→ What you have to do
What follows is a set of entries. Repeat them exactly, but not their pictures.

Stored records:
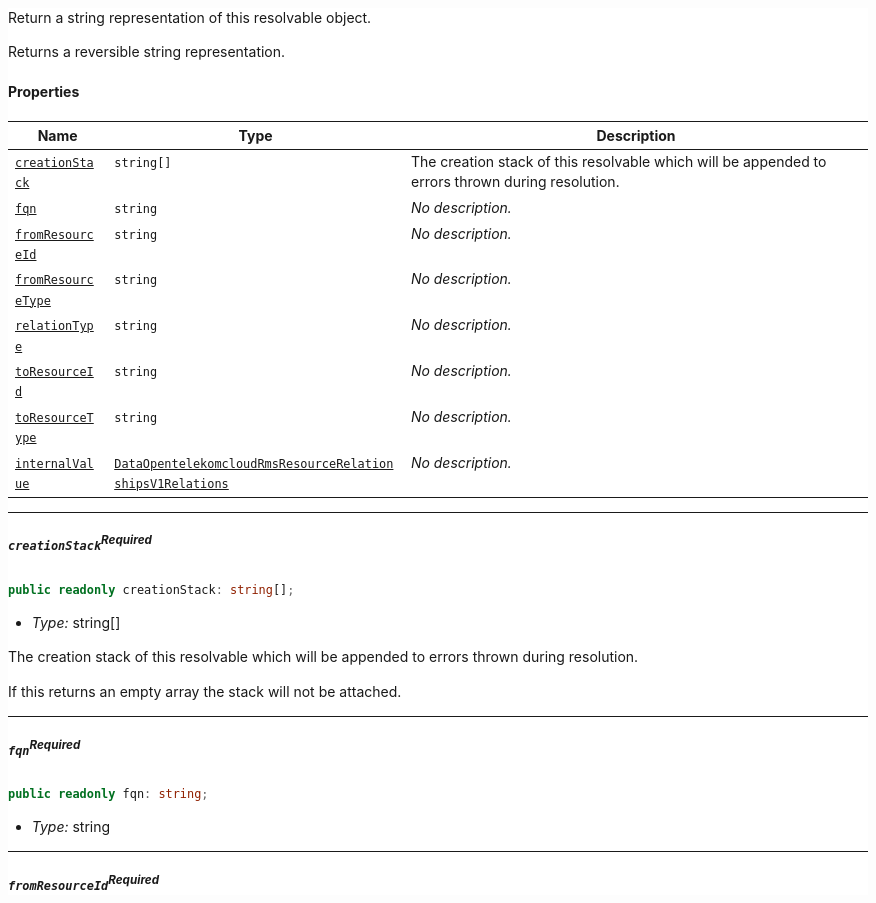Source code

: Return a string representation of this resolvable object.

Returns a reversible string representation.


#### Properties <a name="Properties" id="Properties"></a>

| **Name** | **Type** | **Description** |
| --- | --- | --- |
| <code><a href="#@cdktf/provider-opentelekomcloud.dataOpentelekomcloudRmsResourceRelationshipsV1.DataOpentelekomcloudRmsResourceRelationshipsV1RelationsOutputReference.property.creationStack">creationStack</a></code> | <code>string[]</code> | The creation stack of this resolvable which will be appended to errors thrown during resolution. |
| <code><a href="#@cdktf/provider-opentelekomcloud.dataOpentelekomcloudRmsResourceRelationshipsV1.DataOpentelekomcloudRmsResourceRelationshipsV1RelationsOutputReference.property.fqn">fqn</a></code> | <code>string</code> | *No description.* |
| <code><a href="#@cdktf/provider-opentelekomcloud.dataOpentelekomcloudRmsResourceRelationshipsV1.DataOpentelekomcloudRmsResourceRelationshipsV1RelationsOutputReference.property.fromResourceId">fromResourceId</a></code> | <code>string</code> | *No description.* |
| <code><a href="#@cdktf/provider-opentelekomcloud.dataOpentelekomcloudRmsResourceRelationshipsV1.DataOpentelekomcloudRmsResourceRelationshipsV1RelationsOutputReference.property.fromResourceType">fromResourceType</a></code> | <code>string</code> | *No description.* |
| <code><a href="#@cdktf/provider-opentelekomcloud.dataOpentelekomcloudRmsResourceRelationshipsV1.DataOpentelekomcloudRmsResourceRelationshipsV1RelationsOutputReference.property.relationType">relationType</a></code> | <code>string</code> | *No description.* |
| <code><a href="#@cdktf/provider-opentelekomcloud.dataOpentelekomcloudRmsResourceRelationshipsV1.DataOpentelekomcloudRmsResourceRelationshipsV1RelationsOutputReference.property.toResourceId">toResourceId</a></code> | <code>string</code> | *No description.* |
| <code><a href="#@cdktf/provider-opentelekomcloud.dataOpentelekomcloudRmsResourceRelationshipsV1.DataOpentelekomcloudRmsResourceRelationshipsV1RelationsOutputReference.property.toResourceType">toResourceType</a></code> | <code>string</code> | *No description.* |
| <code><a href="#@cdktf/provider-opentelekomcloud.dataOpentelekomcloudRmsResourceRelationshipsV1.DataOpentelekomcloudRmsResourceRelationshipsV1RelationsOutputReference.property.internalValue">internalValue</a></code> | <code><a href="#@cdktf/provider-opentelekomcloud.dataOpentelekomcloudRmsResourceRelationshipsV1.DataOpentelekomcloudRmsResourceRelationshipsV1Relations">DataOpentelekomcloudRmsResourceRelationshipsV1Relations</a></code> | *No description.* |

---

##### `creationStack`<sup>Required</sup> <a name="creationStack" id="@cdktf/provider-opentelekomcloud.dataOpentelekomcloudRmsResourceRelationshipsV1.DataOpentelekomcloudRmsResourceRelationshipsV1RelationsOutputReference.property.creationStack"></a>

```typescript
public readonly creationStack: string[];
```

- *Type:* string[]

The creation stack of this resolvable which will be appended to errors thrown during resolution.

If this returns an empty array the stack will not be attached.

---

##### `fqn`<sup>Required</sup> <a name="fqn" id="@cdktf/provider-opentelekomcloud.dataOpentelekomcloudRmsResourceRelationshipsV1.DataOpentelekomcloudRmsResourceRelationshipsV1RelationsOutputReference.property.fqn"></a>

```typescript
public readonly fqn: string;
```

- *Type:* string

---

##### `fromResourceId`<sup>Required</sup> <a name="fromResourceId" id="@cdktf/provider-opentelekomcloud.dataOpentelekomcloudRmsResourceRelationshipsV1.DataOpentelekomcloudRmsResourceRelationshipsV1RelationsOutputReference.property.fromResourceId"></a>
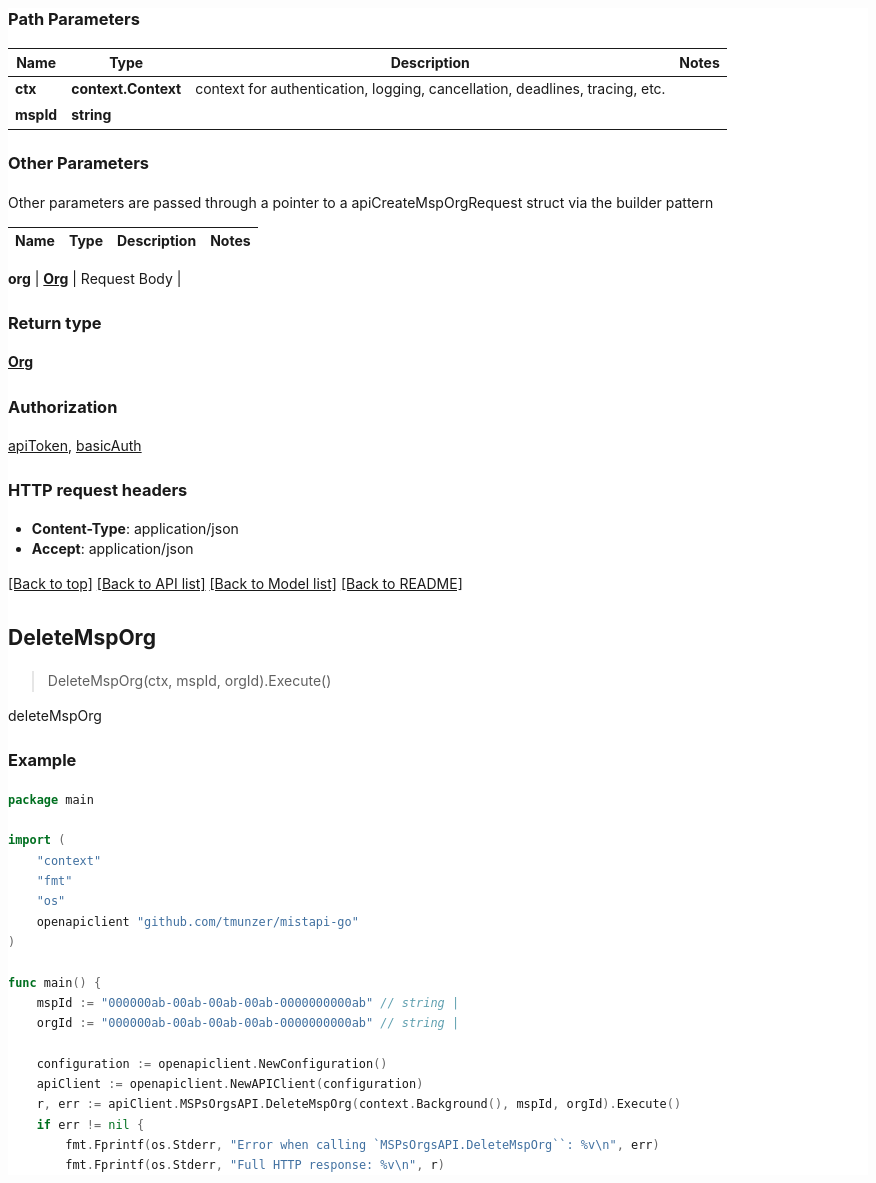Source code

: ### Path Parameters


Name | Type | Description  | Notes
------------- | ------------- | ------------- | -------------
**ctx** | **context.Context** | context for authentication, logging, cancellation, deadlines, tracing, etc.
**mspId** | **string** |  | 

### Other Parameters

Other parameters are passed through a pointer to a apiCreateMspOrgRequest struct via the builder pattern


Name | Type | Description  | Notes
------------- | ------------- | ------------- | -------------

 **org** | [**Org**](Org.md) | Request Body | 

### Return type

[**Org**](Org.md)

### Authorization

[apiToken](../README.md#apiToken), [basicAuth](../README.md#basicAuth)

### HTTP request headers

- **Content-Type**: application/json
- **Accept**: application/json

[[Back to top]](#) [[Back to API list]](../README.md#documentation-for-api-endpoints)
[[Back to Model list]](../README.md#documentation-for-models)
[[Back to README]](../README.md)


## DeleteMspOrg

> DeleteMspOrg(ctx, mspId, orgId).Execute()

deleteMspOrg



### Example

```go
package main

import (
	"context"
	"fmt"
	"os"
	openapiclient "github.com/tmunzer/mistapi-go"
)

func main() {
	mspId := "000000ab-00ab-00ab-00ab-0000000000ab" // string | 
	orgId := "000000ab-00ab-00ab-00ab-0000000000ab" // string | 

	configuration := openapiclient.NewConfiguration()
	apiClient := openapiclient.NewAPIClient(configuration)
	r, err := apiClient.MSPsOrgsAPI.DeleteMspOrg(context.Background(), mspId, orgId).Execute()
	if err != nil {
		fmt.Fprintf(os.Stderr, "Error when calling `MSPsOrgsAPI.DeleteMspOrg``: %v\n", err)
		fmt.Fprintf(os.Stderr, "Full HTTP response: %v\n", r)
```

→ Written answer
Source code

: Return a string representation of this resolvable object.

Returns a reversible string representation.


#### Properties <a name="Properties" id="Properties"></a>

| **Name** | **Type** | **Description** |
| --- | --- | --- |
| <code><a href="#@cdktf/provider-opentelekomcloud.dataOpentelekomcloudRmsResourceRelationshipsV1.DataOpentelekomcloudRmsResourceRelationshipsV1RelationsOutputReference.property.creationStack">creationStack</a></code> | <code>string[]</code> | The creation stack of this resolvable which will be appended to errors thrown during resolution. |
| <code><a href="#@cdktf/provider-opentelekomcloud.dataOpentelekomcloudRmsResourceRelationshipsV1.DataOpentelekomcloudRmsResourceRelationshipsV1RelationsOutputReference.property.fqn">fqn</a></code> | <code>string</code> | *No description.* |
| <code><a href="#@cdktf/provider-opentelekomcloud.dataOpentelekomcloudRmsResourceRelationshipsV1.DataOpentelekomcloudRmsResourceRelationshipsV1RelationsOutputReference.property.fromResourceId">fromResourceId</a></code> | <code>string</code> | *No description.* |
| <code><a href="#@cdktf/provider-opentelekomcloud.dataOpentelekomcloudRmsResourceRelationshipsV1.DataOpentelekomcloudRmsResourceRelationshipsV1RelationsOutputReference.property.fromResourceType">fromResourceType</a></code> | <code>string</code> | *No description.* |
| <code><a href="#@cdktf/provider-opentelekomcloud.dataOpentelekomcloudRmsResourceRelationshipsV1.DataOpentelekomcloudRmsResourceRelationshipsV1RelationsOutputReference.property.relationType">relationType</a></code> | <code>string</code> | *No description.* |
| <code><a href="#@cdktf/provider-opentelekomcloud.dataOpentelekomcloudRmsResourceRelationshipsV1.DataOpentelekomcloudRmsResourceRelationshipsV1RelationsOutputReference.property.toResourceId">toResourceId</a></code> | <code>string</code> | *No description.* |
| <code><a href="#@cdktf/provider-opentelekomcloud.dataOpentelekomcloudRmsResourceRelationshipsV1.DataOpentelekomcloudRmsResourceRelationshipsV1RelationsOutputReference.property.toResourceType">toResourceType</a></code> | <code>string</code> | *No description.* |
| <code><a href="#@cdktf/provider-opentelekomcloud.dataOpentelekomcloudRmsResourceRelationshipsV1.DataOpentelekomcloudRmsResourceRelationshipsV1RelationsOutputReference.property.internalValue">internalValue</a></code> | <code><a href="#@cdktf/provider-opentelekomcloud.dataOpentelekomcloudRmsResourceRelationshipsV1.DataOpentelekomcloudRmsResourceRelationshipsV1Relations">DataOpentelekomcloudRmsResourceRelationshipsV1Relations</a></code> | *No description.* |

---

##### `creationStack`<sup>Required</sup> <a name="creationStack" id="@cdktf/provider-opentelekomcloud.dataOpentelekomcloudRmsResourceRelationshipsV1.DataOpentelekomcloudRmsResourceRelationshipsV1RelationsOutputReference.property.creationStack"></a>

```typescript
public readonly creationStack: string[];
```

- *Type:* string[]

The creation stack of this resolvable which will be appended to errors thrown during resolution.

If this returns an empty array the stack will not be attached.

---

##### `fqn`<sup>Required</sup> <a name="fqn" id="@cdktf/provider-opentelekomcloud.dataOpentelekomcloudRmsResourceRelationshipsV1.DataOpentelekomcloudRmsResourceRelationshipsV1RelationsOutputReference.property.fqn"></a>

```typescript
public readonly fqn: string;
```

- *Type:* string

---

##### `fromResourceId`<sup>Required</sup> <a name="fromResourceId" id="@cdktf/provider-opentelekomcloud.dataOpentelekomcloudRmsResourceRelationshipsV1.DataOpentelekomcloudRmsResourceRelationshipsV1RelationsOutputReference.property.fromResourceId"></a>
Source code

: ### Path Parameters


Name | Type | Description  | Notes
------------- | ------------- | ------------- | -------------
**ctx** | **context.Context** | context for authentication, logging, cancellation, deadlines, tracing, etc.
**mspId** | **string** |  | 

### Other Parameters

Other parameters are passed through a pointer to a apiCreateMspOrgRequest struct via the builder pattern


Name | Type | Description  | Notes
------------- | ------------- | ------------- | -------------

 **org** | [**Org**](Org.md) | Request Body | 

### Return type

[**Org**](Org.md)

### Authorization

[apiToken](../README.md#apiToken), [basicAuth](../README.md#basicAuth)

### HTTP request headers

- **Content-Type**: application/json
- **Accept**: application/json

[[Back to top]](#) [[Back to API list]](../README.md#documentation-for-api-endpoints)
[[Back to Model list]](../README.md#documentation-for-models)
[[Back to README]](../README.md)


## DeleteMspOrg

> DeleteMspOrg(ctx, mspId, orgId).Execute()

deleteMspOrg



### Example

```go
package main

import (
	"context"
	"fmt"
	"os"
	openapiclient "github.com/tmunzer/mistapi-go"
)

func main() {
	mspId := "000000ab-00ab-00ab-00ab-0000000000ab" // string | 
	orgId := "000000ab-00ab-00ab-00ab-0000000000ab" // string | 

	configuration := openapiclient.NewConfiguration()
	apiClient := openapiclient.NewAPIClient(configuration)
	r, err := apiClient.MSPsOrgsAPI.DeleteMspOrg(context.Background(), mspId, orgId).Execute()
	if err != nil {
		fmt.Fprintf(os.Stderr, "Error when calling `MSPsOrgsAPI.DeleteMspOrg``: %v\n", err)
		fmt.Fprintf(os.Stderr, "Full HTTP response: %v\n", r)
```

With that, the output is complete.